— О! — сказал Гастон, увидев графа. — Рад вас видеть! Передайте моей дочери, чтобы она отправлялась в Буа-ле-Виконт и не утешала себя надеждами, какие могут подать ей господин де Бофор или герцогиня де Монбазон, послужить принцу де Конде каким-нибудь важным деянием, которое даст ей возможность поправить свои дела. Делать в Париже больше нечего, поскольку народ, который любит меня куда больше ее и ставит выше, не проявил по поводу моего отъезда никакого волнения. Так что ей следует уехать оттуда и ни на что более не рассчитывать.
— Таково и ее намерение, монсеньор, — ответил граф Холлак, — и потому принцесса, зная путь, который вы избрали, готова немедленно отправиться вслед за вами.
— Нет, нет! — воскликнул герцог Орлеанский. — Пусть она едет в Буа-ле-Виконт, как я уже сказал и повторяю снова!
— Почту за честь, монсеньор, заметить вашему королевскому высочеству, — возразил Холлак, — что это невозможно, ведь замок Буа-ле-Виконт стоит посреди открытого поля, вокруг бродят войска, которые грабят все, что попадется. Остановившись там, принцесса не сможет запасаться продовольствием; к тому же она устроила там госпиталь для тех, кто был ранен в сражении у ворот Сент-Антуан.

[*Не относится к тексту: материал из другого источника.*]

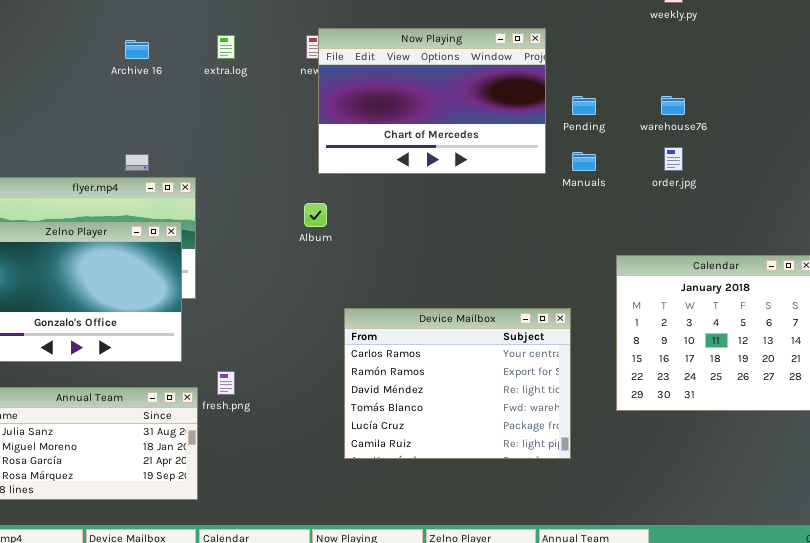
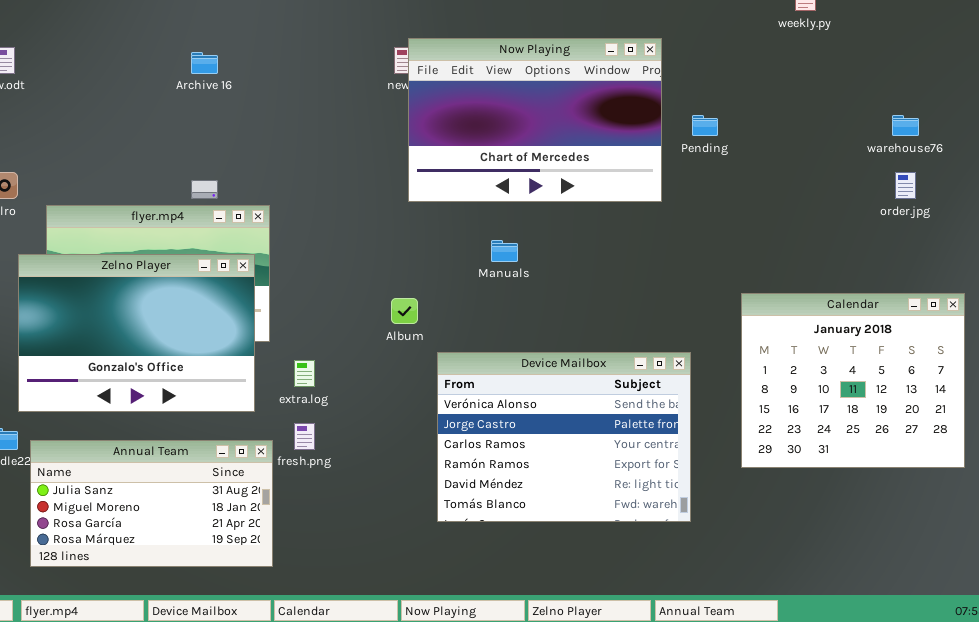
extra.log: [217,35,235,59] -> [294,360,315,387], moved
warehouse76: [661,96,685,115] -> [892,115,919,136], moved
order.jpg: [664,147,683,171] -> [895,172,916,199], moved
Manuals: [572,152,596,171] -> [491,240,518,262], moved
Album: [304,203,327,227] -> [391,298,418,324], moved
Device Mailbox: [344,308,571,459] -> [437,352,691,522], scrolled up 2 rows

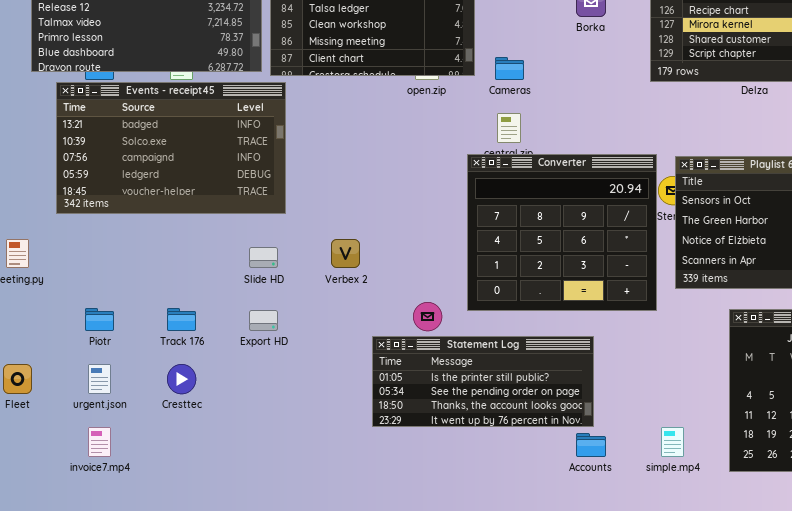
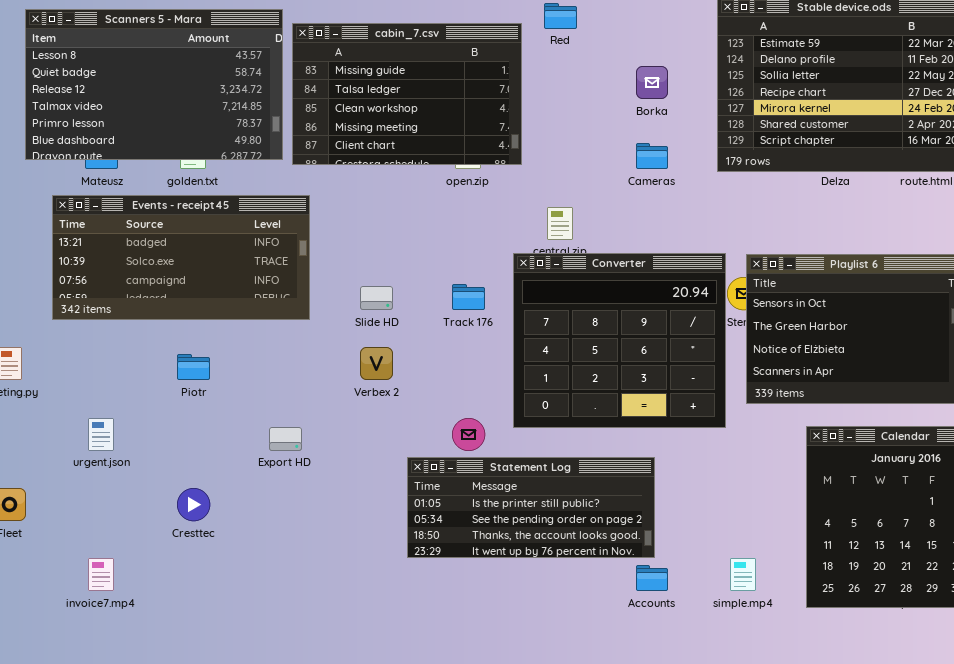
Cameras: [495,57,524,80] -> [636,143,668,169], moved
Events - receipt45: [56,82,286,214] -> [52,195,310,320], resized
Slide HD: [249,247,278,268] -> [360,286,393,310], moved
Piotr: [85,308,114,331] -> [177,354,210,380], moved
Track 176: [167,308,196,331] -> [452,284,485,310], moved
urgent.json: [88,364,111,394] -> [88,418,114,451], moved

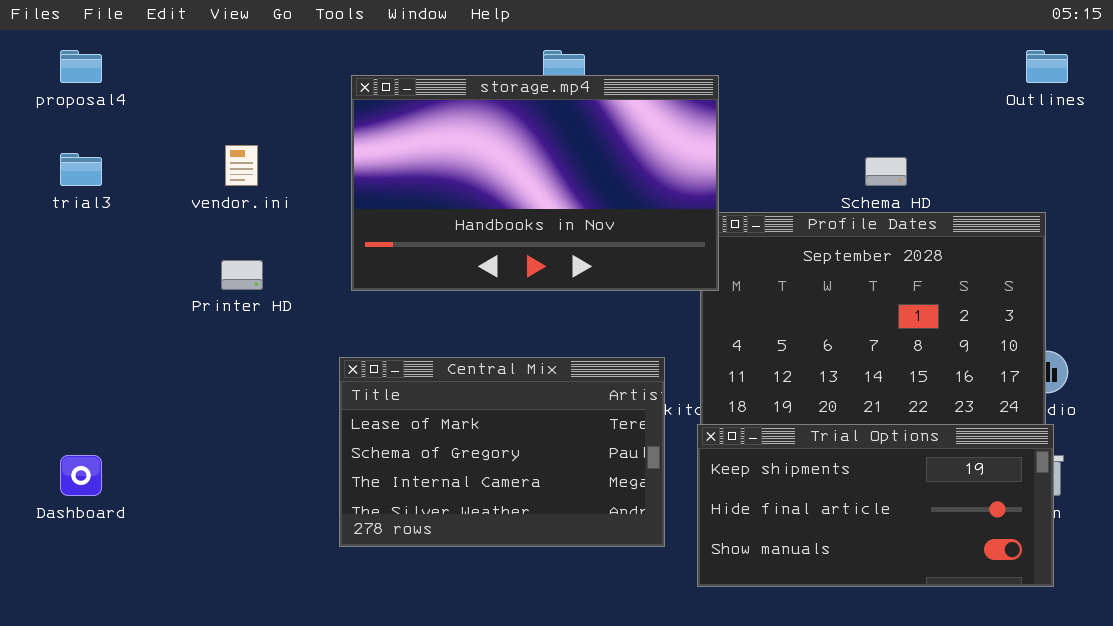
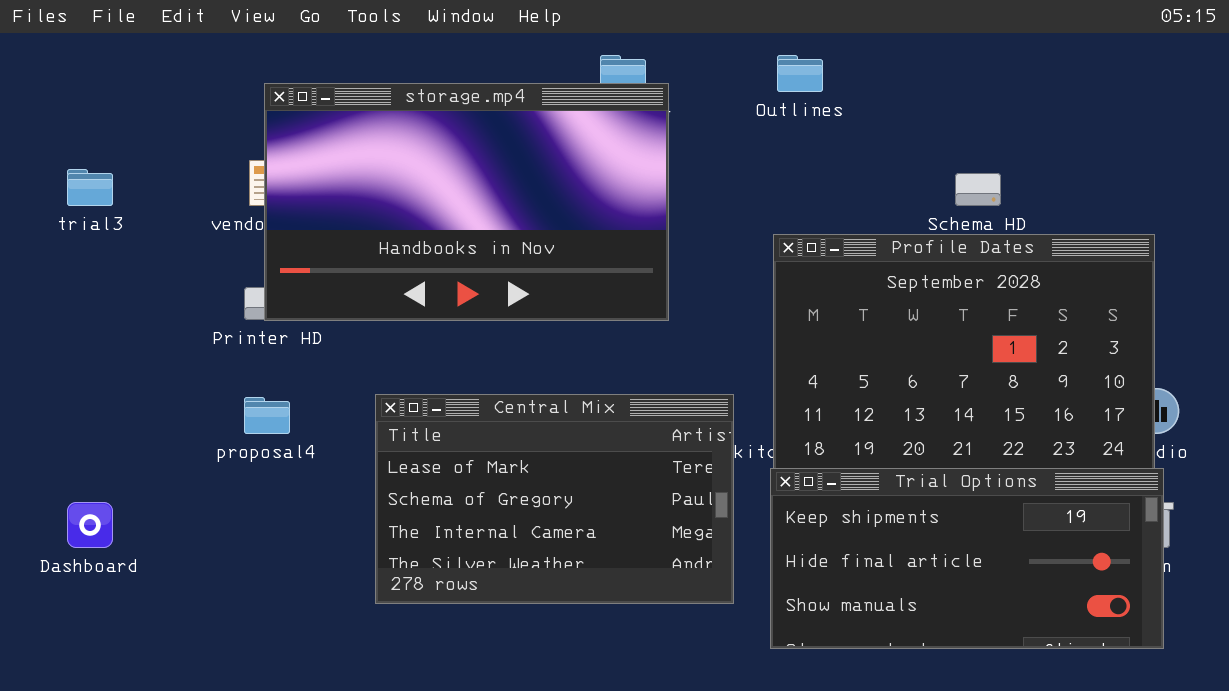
proposal4: [60,50,102,83] -> [244,397,290,434], moved
Outlines: [1026,50,1068,83] -> [777,55,823,92], moved
storage.mp4: [351,75,719,291] -> [264,83,669,321], moved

Так что ей решительно невозможно ехать в этот замок.
— Ну что ж, — сказал герцог, — тогда пусть едет куда может, лишь бы не со мной.
— В таком случае, — предложил граф, — она поедет с вашей супругой?
— Невозможно, невозможно! — промолвил Гастон. — Моя жена вот-вот должна родить, и принцесса будет ей в тягость.
— Я должен сказать вашему высочеству, — заявил Холлак, — что, несмотря на ваше запрещение, принцесса, как мне кажется, намерена присоединиться к вам.
— Пусть она делает, что хочет, — ответил герцог, — но да будет ей известно, что если она приедет ко мне, то я ее выгоню!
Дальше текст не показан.